For the listing below, show each line that includes the string "others".

··· Input data

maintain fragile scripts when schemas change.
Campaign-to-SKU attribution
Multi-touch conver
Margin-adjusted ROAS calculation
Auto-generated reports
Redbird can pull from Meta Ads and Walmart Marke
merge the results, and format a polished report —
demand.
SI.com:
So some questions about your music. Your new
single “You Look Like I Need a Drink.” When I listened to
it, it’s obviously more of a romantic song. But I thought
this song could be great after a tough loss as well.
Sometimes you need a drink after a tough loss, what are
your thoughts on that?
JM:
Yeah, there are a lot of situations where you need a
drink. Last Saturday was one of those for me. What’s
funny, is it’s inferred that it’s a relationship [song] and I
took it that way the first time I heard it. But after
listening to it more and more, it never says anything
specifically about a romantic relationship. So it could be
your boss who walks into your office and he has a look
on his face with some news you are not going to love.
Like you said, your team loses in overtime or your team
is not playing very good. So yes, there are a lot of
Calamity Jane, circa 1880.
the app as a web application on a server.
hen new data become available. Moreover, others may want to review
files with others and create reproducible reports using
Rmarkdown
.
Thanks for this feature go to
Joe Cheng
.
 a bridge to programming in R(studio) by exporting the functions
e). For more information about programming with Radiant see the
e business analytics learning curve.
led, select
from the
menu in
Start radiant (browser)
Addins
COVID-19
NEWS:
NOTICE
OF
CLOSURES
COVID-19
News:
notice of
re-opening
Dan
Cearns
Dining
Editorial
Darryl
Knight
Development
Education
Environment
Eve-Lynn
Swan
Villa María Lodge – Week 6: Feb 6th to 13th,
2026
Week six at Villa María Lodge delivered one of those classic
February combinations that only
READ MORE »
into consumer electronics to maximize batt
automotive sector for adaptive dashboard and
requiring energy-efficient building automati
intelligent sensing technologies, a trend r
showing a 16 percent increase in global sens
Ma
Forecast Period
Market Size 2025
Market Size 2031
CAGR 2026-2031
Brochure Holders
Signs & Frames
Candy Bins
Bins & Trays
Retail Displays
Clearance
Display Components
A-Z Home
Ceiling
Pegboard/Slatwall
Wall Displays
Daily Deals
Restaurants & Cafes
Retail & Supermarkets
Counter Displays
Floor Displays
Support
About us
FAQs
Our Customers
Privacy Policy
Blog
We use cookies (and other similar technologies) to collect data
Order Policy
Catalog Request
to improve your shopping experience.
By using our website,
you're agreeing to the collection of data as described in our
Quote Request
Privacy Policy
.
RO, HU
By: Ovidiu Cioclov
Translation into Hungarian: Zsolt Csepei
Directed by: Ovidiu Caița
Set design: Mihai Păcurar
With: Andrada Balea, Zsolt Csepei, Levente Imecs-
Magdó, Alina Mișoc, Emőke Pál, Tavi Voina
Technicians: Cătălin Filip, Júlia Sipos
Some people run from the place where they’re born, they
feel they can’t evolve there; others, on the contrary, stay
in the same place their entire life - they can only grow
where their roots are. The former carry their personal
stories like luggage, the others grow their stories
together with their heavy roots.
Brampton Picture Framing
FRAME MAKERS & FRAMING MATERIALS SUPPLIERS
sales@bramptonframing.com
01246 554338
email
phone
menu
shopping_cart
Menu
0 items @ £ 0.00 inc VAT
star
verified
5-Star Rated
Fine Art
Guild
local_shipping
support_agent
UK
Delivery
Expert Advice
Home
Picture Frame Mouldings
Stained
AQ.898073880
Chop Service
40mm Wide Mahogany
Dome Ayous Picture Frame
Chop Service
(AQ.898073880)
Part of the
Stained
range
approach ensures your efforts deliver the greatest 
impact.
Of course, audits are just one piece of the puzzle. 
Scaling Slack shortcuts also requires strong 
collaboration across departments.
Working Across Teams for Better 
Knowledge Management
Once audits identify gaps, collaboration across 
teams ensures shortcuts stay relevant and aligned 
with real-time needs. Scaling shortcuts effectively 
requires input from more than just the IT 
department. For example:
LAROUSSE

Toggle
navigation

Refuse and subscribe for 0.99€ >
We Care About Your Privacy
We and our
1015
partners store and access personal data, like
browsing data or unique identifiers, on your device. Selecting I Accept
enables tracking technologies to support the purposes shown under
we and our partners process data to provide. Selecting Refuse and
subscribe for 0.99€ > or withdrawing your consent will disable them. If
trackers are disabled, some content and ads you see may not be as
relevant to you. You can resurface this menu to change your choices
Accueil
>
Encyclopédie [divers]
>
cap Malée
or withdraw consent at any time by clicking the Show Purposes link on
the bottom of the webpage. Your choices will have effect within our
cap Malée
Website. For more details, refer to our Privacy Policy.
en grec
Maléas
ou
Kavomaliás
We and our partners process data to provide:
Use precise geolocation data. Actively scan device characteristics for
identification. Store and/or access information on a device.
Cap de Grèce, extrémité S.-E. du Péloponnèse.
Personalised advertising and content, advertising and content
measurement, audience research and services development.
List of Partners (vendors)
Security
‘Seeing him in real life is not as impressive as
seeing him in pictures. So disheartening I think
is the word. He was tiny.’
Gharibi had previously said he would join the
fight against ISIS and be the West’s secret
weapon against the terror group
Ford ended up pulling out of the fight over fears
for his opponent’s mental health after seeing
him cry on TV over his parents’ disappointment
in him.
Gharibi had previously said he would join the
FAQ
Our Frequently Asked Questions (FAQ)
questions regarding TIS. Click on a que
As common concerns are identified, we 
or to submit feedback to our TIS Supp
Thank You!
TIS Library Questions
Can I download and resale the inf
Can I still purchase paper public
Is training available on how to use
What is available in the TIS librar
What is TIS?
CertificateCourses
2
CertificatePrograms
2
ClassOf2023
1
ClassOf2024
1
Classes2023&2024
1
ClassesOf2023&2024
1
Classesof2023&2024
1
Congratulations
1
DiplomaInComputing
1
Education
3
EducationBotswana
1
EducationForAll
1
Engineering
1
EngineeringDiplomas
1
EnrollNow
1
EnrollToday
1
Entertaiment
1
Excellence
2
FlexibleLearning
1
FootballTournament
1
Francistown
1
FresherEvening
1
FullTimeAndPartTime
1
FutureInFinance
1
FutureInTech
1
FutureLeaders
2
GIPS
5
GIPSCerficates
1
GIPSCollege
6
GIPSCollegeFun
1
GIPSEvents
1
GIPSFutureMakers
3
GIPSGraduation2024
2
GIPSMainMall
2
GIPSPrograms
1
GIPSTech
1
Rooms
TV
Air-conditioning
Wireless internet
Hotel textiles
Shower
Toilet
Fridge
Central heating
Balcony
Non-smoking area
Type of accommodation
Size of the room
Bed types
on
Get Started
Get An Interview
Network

······

Output below:
hen new data become available. Moreover, others may want to review
files with others and create reproducible reports using
feel they can’t evolve there; others, on the contrary, stay
stories like luggage, the others grow their stories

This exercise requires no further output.